Work instruction: What you return must be an exact copy of the lines in the listing below between the line holding "cable into your wired controller and your" and the line holding "NO EXPERIENCE NECESSARY! The workshop leaders", inclusive, and nothing more.

Input:
:::::

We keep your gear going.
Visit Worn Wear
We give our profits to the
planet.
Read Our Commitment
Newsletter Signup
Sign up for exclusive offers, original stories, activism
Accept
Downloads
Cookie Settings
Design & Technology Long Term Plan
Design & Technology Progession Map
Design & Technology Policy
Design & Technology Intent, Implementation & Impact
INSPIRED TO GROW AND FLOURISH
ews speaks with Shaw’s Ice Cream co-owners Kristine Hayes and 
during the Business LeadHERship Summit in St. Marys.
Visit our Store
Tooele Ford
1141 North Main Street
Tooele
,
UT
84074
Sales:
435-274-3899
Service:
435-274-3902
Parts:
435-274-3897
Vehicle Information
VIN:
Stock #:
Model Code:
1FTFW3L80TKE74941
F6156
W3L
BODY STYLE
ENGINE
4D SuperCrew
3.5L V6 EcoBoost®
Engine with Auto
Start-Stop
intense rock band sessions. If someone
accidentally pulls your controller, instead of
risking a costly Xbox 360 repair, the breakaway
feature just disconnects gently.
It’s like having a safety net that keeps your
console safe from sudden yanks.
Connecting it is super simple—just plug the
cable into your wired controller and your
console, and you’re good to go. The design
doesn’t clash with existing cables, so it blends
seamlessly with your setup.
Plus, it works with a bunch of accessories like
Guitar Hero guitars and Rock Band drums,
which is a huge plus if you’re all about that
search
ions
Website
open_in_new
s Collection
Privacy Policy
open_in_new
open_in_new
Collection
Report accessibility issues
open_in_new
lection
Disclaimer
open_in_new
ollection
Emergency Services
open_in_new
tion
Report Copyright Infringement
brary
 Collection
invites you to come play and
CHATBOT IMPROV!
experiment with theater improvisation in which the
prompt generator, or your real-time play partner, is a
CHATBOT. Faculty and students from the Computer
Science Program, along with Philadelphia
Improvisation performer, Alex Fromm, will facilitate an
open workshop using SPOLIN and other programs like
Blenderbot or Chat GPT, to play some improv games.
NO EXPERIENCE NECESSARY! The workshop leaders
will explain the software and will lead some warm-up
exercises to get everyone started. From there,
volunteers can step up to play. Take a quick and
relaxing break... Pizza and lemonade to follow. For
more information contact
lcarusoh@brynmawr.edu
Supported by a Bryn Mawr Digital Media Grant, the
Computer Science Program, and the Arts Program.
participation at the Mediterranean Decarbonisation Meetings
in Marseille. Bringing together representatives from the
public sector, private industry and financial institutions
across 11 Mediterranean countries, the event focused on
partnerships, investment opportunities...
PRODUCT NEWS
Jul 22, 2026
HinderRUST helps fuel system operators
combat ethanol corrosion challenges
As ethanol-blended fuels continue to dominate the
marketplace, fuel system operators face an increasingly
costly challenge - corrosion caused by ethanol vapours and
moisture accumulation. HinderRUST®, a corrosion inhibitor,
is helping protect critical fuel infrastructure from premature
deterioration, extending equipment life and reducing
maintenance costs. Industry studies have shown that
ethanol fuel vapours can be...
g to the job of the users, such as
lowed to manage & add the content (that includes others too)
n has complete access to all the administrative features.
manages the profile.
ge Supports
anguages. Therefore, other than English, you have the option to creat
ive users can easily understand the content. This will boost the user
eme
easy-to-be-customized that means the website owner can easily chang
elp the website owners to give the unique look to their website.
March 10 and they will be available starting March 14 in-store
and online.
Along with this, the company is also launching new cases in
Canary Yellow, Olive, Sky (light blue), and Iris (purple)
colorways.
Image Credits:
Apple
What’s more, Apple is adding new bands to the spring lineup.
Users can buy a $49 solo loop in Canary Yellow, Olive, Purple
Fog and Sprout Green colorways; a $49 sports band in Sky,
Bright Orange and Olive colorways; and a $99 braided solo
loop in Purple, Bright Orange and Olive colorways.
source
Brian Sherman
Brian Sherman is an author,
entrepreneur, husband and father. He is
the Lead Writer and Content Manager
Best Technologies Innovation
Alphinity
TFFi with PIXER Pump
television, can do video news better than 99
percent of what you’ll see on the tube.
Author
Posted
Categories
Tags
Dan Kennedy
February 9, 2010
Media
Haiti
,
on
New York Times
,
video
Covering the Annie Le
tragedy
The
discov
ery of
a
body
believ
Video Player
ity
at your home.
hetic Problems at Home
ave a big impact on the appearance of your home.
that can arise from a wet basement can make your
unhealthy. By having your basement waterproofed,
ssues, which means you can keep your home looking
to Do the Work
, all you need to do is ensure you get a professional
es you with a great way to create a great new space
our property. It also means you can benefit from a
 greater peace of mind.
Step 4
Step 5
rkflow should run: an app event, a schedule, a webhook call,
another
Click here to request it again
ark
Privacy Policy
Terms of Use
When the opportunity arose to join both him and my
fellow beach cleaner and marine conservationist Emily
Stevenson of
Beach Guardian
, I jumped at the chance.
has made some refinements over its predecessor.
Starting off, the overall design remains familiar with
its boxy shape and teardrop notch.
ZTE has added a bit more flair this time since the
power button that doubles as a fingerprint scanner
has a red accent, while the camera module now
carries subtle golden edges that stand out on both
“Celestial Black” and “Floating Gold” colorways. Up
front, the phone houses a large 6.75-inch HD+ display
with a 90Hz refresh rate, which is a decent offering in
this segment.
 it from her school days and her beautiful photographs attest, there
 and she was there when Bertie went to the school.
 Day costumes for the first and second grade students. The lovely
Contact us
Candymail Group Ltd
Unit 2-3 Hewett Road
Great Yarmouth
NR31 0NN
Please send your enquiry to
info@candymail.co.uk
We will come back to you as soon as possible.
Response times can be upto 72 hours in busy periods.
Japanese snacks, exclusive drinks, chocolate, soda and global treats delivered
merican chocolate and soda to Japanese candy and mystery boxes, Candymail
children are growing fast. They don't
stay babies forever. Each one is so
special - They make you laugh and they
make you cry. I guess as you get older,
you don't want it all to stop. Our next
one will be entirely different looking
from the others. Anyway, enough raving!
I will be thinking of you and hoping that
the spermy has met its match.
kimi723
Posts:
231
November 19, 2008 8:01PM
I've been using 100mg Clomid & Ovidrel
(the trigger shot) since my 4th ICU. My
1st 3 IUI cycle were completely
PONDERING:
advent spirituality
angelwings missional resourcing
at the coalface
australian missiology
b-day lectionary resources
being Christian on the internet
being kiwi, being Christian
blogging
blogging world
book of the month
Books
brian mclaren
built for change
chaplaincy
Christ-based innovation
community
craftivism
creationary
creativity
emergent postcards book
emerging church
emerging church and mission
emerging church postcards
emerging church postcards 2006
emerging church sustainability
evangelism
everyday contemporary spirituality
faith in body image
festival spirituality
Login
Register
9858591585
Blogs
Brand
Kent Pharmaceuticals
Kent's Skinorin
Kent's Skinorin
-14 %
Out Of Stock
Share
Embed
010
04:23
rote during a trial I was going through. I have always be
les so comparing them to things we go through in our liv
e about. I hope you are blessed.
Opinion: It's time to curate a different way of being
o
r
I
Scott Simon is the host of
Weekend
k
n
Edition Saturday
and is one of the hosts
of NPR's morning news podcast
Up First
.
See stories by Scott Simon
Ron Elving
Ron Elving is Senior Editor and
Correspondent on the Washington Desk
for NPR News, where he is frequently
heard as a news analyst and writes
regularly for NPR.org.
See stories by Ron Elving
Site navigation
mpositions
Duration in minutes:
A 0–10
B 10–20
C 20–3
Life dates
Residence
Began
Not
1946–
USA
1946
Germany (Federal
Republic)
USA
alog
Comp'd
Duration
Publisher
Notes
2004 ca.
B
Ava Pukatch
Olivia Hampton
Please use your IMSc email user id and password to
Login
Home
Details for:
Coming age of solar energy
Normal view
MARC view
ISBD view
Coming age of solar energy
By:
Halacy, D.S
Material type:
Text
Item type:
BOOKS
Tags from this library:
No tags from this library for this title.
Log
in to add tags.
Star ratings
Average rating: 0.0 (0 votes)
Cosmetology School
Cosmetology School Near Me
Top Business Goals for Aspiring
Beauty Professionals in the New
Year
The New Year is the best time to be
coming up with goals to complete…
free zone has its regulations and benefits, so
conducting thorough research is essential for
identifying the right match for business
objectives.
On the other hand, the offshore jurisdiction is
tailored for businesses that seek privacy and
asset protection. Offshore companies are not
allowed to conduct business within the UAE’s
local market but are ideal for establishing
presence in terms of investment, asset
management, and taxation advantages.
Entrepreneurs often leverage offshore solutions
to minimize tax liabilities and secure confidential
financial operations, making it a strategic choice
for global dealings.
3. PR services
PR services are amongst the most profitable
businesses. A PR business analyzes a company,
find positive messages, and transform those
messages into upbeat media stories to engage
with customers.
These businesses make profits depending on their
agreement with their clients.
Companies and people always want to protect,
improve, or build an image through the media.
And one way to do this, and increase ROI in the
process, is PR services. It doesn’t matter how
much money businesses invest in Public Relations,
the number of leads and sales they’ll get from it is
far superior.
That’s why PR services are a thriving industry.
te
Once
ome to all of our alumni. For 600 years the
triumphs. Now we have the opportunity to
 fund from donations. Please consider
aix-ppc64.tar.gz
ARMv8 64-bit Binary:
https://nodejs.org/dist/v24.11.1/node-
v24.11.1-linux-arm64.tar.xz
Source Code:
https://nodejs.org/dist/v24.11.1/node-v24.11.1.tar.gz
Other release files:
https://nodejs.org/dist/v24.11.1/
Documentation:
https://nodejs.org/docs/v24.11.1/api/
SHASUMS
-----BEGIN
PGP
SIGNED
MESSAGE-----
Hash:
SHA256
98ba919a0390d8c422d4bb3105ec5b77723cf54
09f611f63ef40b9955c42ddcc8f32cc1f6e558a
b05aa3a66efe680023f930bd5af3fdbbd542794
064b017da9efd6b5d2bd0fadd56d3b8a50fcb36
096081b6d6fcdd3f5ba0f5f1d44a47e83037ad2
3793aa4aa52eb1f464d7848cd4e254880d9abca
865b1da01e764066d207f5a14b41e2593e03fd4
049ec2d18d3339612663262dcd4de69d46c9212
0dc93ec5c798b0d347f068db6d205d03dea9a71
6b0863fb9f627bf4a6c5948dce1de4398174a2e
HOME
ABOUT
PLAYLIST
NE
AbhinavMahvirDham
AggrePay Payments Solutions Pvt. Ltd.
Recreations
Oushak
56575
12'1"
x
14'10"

:::::

Your solution:
cable into your wired controller and your
console, and you’re good to go. The design
doesn’t clash with existing cables, so it blends
seamlessly with your setup.
Plus, it works with a bunch of accessories like
Guitar Hero guitars and Rock Band drums,
which is a huge plus if you’re all about that
search
ions
Website
open_in_new
s Collection
Privacy Policy
open_in_new
open_in_new
Collection
Report accessibility issues
open_in_new
lection
Disclaimer
open_in_new
ollection
Emergency Services
open_in_new
tion
Report Copyright Infringement
brary
 Collection
invites you to come play and
CHATBOT IMPROV!
experiment with theater improvisation in which the
prompt generator, or your real-time play partner, is a
CHATBOT. Faculty and students from the Computer
Science Program, along with Philadelphia
Improvisation performer, Alex Fromm, will facilitate an
open workshop using SPOLIN and other programs like
Blenderbot or Chat GPT, to play some improv games.
NO EXPERIENCE NECESSARY! The workshop leaders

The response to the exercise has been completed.